Gavin Williamson Sacking

Gavin Williamson sacking – fair or unfair?

Defence secretary Gavin Williamson’s firing following an investigation into leaked information from a National Security Council meeting is one of the more shocking things I’ve seen from our Government in recent years.

The investigation into the sharing of private information from the meeting came after details of Chinese company Huawei’s involvement in the UK’s 5G network were published in the Daily Telegraph. It’s very clearly Downing Street’s position that Mr Williamson was the source of the leak, but are they correct?

A statement from Downing Street, after Mr Williamson was fired for the leaked story, said: “The Prime Minister’s decision has been informed by his conduct surrounding an investigation into the circumstances of the unauthorised disclosure of information from a meeting of the National Security Council.”

What was leaked, and was it a breach of National Security and / or the Official Secrets Act?

Ministers had been discussing the UK’s 5G mobile network and whether Chinese company Huawei should be involved bearing in mind the worldwide concerns over their access to and treatment of personal data. According to the Daily Telegraph story, it was decided that Huawei could provide services to build “non-core” parts of the network only, and this is what caused the problem for ministers.

Theresa May chaired the National Security Council meeting at which Huawei’s potential involvement in the 5G mobile network contract was discussed, on April 23, made up of an inner-circle of senior ministers only.

These meetings are supposed to be highly confidential, and given the nature of the discussions and the profiles of those involved it’s easy to imagine that a leak from one of these meetings would almost never have been imagined nor discussed, as those invited would be seen as the most trustworthy members and least likely to cause a breach of security.
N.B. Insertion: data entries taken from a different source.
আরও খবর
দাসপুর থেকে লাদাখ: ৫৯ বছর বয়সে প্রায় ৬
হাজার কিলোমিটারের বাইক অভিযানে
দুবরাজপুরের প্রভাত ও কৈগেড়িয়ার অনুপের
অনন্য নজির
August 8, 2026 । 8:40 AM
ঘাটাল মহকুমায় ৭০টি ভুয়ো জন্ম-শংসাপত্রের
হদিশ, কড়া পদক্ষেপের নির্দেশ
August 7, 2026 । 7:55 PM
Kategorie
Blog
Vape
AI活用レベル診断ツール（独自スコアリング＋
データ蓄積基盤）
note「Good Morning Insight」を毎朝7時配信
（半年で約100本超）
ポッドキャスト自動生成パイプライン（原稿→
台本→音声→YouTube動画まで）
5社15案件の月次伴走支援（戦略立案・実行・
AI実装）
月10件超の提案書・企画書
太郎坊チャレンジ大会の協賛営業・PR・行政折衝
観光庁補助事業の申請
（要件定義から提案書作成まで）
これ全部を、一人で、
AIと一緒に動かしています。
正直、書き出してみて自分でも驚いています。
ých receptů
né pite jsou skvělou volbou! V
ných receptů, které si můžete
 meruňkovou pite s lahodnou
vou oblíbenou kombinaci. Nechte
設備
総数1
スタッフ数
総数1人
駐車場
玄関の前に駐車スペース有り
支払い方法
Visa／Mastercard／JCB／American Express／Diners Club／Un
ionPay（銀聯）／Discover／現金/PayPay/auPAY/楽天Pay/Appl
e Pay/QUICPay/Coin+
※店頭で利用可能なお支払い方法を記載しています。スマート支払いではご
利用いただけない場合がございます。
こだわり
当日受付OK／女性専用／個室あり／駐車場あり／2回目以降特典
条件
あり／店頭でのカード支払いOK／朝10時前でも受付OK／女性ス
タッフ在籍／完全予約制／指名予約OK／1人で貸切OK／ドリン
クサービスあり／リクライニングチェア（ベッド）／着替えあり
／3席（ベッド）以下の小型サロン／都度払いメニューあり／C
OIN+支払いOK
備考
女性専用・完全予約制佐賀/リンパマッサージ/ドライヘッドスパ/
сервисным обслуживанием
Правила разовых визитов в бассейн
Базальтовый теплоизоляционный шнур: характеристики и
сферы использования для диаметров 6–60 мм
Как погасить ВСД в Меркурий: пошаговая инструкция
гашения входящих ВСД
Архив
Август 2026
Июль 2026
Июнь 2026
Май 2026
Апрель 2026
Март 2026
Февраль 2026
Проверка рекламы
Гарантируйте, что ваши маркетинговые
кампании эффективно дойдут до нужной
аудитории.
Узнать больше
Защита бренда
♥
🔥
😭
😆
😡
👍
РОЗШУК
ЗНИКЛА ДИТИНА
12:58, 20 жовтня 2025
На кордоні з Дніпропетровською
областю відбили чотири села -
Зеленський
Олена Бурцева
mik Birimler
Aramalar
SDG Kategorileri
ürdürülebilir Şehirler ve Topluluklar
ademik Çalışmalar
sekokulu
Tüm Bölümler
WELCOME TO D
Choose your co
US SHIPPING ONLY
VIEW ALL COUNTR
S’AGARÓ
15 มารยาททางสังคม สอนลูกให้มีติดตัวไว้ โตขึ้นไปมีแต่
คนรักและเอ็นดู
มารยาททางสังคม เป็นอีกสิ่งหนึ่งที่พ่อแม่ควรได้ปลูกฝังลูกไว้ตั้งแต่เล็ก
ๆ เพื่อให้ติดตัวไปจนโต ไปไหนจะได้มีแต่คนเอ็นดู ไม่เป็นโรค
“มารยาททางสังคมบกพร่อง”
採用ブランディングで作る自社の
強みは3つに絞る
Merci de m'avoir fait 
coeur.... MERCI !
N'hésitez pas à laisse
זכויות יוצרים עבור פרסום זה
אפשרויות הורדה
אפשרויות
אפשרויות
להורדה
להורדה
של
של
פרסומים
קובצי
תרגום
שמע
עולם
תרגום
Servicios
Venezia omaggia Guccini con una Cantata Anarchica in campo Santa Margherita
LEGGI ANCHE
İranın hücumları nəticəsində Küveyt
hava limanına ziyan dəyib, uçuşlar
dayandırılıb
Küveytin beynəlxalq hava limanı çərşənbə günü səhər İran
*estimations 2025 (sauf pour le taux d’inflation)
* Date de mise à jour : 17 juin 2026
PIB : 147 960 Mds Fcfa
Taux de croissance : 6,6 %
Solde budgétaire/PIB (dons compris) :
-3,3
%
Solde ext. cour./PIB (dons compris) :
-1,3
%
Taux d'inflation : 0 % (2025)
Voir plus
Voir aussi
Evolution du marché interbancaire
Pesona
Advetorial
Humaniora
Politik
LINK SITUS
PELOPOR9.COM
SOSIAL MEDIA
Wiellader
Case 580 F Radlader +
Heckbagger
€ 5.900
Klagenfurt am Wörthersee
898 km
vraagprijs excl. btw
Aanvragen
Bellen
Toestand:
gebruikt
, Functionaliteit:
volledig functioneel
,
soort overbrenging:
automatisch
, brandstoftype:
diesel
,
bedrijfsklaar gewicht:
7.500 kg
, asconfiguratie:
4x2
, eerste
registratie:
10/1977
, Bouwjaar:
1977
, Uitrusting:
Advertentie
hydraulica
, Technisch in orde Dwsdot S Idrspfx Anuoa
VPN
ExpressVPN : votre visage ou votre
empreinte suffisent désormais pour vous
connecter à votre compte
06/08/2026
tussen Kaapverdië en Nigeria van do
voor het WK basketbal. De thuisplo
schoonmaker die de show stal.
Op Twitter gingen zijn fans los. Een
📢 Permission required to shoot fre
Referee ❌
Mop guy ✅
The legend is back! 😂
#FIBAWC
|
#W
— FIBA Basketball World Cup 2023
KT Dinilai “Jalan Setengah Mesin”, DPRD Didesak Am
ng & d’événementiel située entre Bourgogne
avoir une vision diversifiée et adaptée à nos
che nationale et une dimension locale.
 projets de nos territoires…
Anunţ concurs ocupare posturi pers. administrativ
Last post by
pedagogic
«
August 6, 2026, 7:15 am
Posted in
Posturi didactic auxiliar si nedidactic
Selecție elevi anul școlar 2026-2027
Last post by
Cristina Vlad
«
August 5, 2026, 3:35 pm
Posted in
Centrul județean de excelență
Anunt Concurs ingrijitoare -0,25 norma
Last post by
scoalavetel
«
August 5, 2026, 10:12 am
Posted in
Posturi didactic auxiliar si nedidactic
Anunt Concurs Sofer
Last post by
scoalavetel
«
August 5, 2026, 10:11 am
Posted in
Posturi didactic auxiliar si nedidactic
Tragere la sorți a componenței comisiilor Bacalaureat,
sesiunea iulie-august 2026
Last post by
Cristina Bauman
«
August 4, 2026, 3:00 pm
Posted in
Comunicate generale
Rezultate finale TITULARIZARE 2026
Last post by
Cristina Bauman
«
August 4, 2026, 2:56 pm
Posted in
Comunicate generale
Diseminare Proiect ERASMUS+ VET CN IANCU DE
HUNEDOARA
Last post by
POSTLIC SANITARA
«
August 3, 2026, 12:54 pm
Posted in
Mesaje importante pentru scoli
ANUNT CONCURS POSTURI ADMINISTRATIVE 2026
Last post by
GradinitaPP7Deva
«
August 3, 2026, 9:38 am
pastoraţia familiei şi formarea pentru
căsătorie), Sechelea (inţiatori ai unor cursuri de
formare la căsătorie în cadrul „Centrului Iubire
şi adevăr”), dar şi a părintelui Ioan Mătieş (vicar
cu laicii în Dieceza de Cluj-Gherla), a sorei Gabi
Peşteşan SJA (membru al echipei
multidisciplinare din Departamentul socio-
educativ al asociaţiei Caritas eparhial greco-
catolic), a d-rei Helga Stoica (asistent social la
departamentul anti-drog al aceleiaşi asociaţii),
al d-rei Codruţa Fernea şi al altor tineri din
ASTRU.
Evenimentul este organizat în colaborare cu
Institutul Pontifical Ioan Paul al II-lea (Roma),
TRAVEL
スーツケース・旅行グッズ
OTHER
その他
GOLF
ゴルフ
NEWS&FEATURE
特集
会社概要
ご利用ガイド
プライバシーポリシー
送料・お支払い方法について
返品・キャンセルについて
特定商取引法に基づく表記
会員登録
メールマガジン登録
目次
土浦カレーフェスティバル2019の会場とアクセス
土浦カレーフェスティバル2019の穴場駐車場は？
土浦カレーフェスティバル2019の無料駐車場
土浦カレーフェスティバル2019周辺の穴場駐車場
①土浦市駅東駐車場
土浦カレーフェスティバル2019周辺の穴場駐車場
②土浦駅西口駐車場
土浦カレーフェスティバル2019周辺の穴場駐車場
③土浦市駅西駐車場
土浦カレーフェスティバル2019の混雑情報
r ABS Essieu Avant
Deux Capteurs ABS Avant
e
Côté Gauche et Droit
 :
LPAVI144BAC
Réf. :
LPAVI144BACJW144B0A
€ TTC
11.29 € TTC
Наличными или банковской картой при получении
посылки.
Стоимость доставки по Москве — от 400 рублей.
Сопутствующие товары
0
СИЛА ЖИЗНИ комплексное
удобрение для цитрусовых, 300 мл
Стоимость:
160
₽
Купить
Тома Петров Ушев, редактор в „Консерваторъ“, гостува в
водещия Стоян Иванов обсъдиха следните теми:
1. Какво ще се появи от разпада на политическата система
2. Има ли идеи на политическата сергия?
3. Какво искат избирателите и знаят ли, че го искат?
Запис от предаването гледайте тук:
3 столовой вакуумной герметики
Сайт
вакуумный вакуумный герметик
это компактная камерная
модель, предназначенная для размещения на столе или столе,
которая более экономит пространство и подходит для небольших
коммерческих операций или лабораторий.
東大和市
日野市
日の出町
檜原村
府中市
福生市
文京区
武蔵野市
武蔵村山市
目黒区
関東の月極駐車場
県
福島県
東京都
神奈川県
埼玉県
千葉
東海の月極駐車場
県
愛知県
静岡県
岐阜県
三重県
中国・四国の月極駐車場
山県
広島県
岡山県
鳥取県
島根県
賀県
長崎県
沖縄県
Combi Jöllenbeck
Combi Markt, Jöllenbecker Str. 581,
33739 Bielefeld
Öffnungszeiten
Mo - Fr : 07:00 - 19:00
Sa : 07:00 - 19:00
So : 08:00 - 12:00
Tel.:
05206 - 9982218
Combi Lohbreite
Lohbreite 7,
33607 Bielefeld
Because of this, and because of the extremely private nature of the meeting and the sensitive matters discussed, this meant that the leak of information to the Daily Telegraph was instantly seen as a serious breach. Ministers swiftly called for an investigation into who shared the details simply on that basis.

No information on how the investigating committee came to the belief that the fault lay with Mr Williamson has been released, so we’re left to only imagine that there must have been some kind of proof for the almost unimaginable step of firing the current Defence Secretary over a security breach to be enacted.

There were calls for the enquiry to be considered criminal and fears that information being divulged could lower trust in the UK from other countries. As yet, there seems to be no move towards a criminal enquiry however it should be noted that Mr Williamson himself has caused for just such an enquiry and stated that he would receive ‘the nicest apology’ if such an enquiry were to happen as he states with certainty that it would prove his innocence.

The controversy surrounding Huawei’s involvement made the leak worse, and caused significant embarrassment to the government. The United States had recently urged its allies to exclude Huawei from all 5G networks, noting that the Chinese government could force the company to give it backdoor access to data on its networks and had stated fairly emphatically that they believed the Chinese Government was using Huawei to spy on other countries and its citizens. The US even threatened that it could withhold security information from the UK should it use Huawei, although there has been no sign of this materialising.

There had been warnings that the company could pose a security threat for years and Mr Williamson was reportedly opposed to letting it work on Britain’s 5G network. The direct implication by firing Mr Williamson with no trial is that the Government believes he was acting on his opposition to the company by trying to stir up press and public interest against their involvement with the leaked story.

But is it fair to fire someone with no trial? In this instance I would suggest that the treatment meted out to Mr Williamson is unfair and bordering on criminally unfair. We, the British public, have the right to know what information was leaked, what effect it has had and of course, who was actually responsible. Looking from the outside it looks like Mr Williamson has been made into a scapegoat, and I’ll be watching with interest to see what legal action he’s inevitably going to take.